§ Exercise objective:
Show every line below that contains the word "ISSUES", copying each one in full.

§ Listed records:
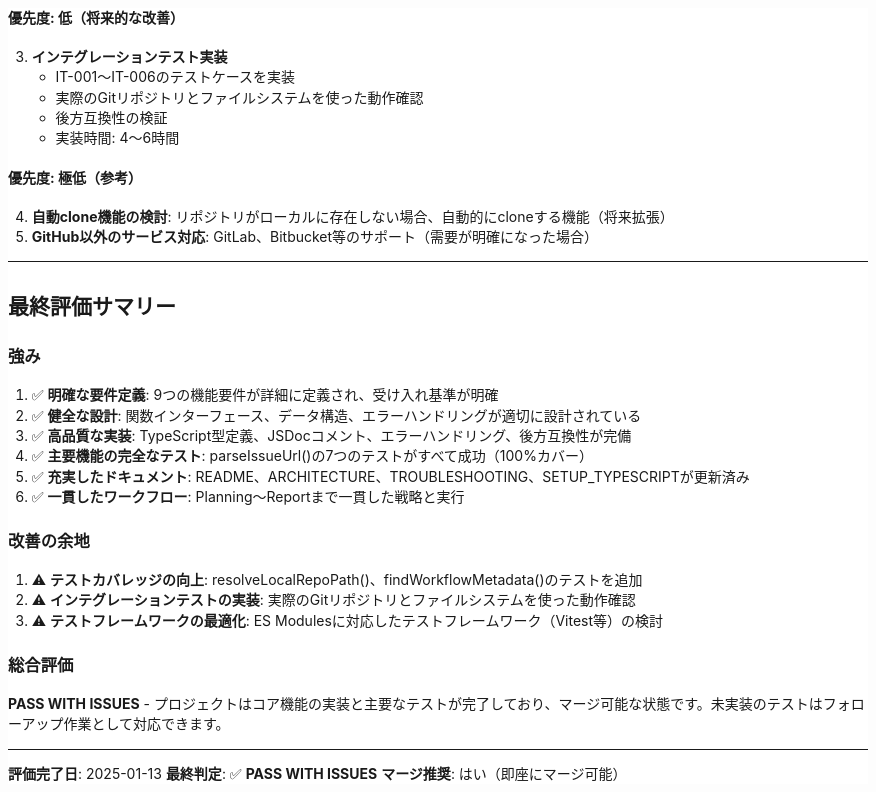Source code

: #### 優先度: 低（将来的な改善）

3. **インテグレーションテスト実装**
   - IT-001〜IT-006のテストケースを実装
   - 実際のGitリポジトリとファイルシステムを使った動作確認
   - 後方互換性の検証
   - 実装時間: 4〜6時間

#### 優先度: 極低（参考）

4. **自動clone機能の検討**: リポジトリがローカルに存在しない場合、自動的にcloneする機能（将来拡張）
5. **GitHub以外のサービス対応**: GitLab、Bitbucket等のサポート（需要が明確になった場合）

---

## 最終評価サマリー

### 強み

1. ✅ **明確な要件定義**: 9つの機能要件が詳細に定義され、受け入れ基準が明確
2. ✅ **健全な設計**: 関数インターフェース、データ構造、エラーハンドリングが適切に設計されている
3. ✅ **高品質な実装**: TypeScript型定義、JSDocコメント、エラーハンドリング、後方互換性が完備
4. ✅ **主要機能の完全なテスト**: parseIssueUrl()の7つのテストがすべて成功（100%カバー）
5. ✅ **充実したドキュメント**: README、ARCHITECTURE、TROUBLESHOOTING、SETUP_TYPESCRIPTが更新済み
6. ✅ **一貫したワークフロー**: Planning〜Reportまで一貫した戦略と実行

### 改善の余地

1. ⚠️ **テストカバレッジの向上**: resolveLocalRepoPath()、findWorkflowMetadata()のテストを追加
2. ⚠️ **インテグレーションテストの実装**: 実際のGitリポジトリとファイルシステムを使った動作確認
3. ⚠️ **テストフレームワークの最適化**: ES Modulesに対応したテストフレームワーク（Vitest等）の検討

### 総合評価

**PASS WITH ISSUES** - プロジェクトはコア機能の実装と主要なテストが完了しており、マージ可能な状態です。未実装のテストはフォローアップ作業として対応できます。

---

**評価完了日**: 2025-01-13
**最終判定**: ✅ **PASS WITH ISSUES**
**マージ推奨**: はい（即座にマージ可能）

§ Answer box:
**PASS WITH ISSUES** - プロジェクトはコア機能の実装と主要なテストが完了しており、マージ可能な状態です。未実装のテストはフォローアップ作業として対応できます。
**最終判定**: ✅ **PASS WITH ISSUES**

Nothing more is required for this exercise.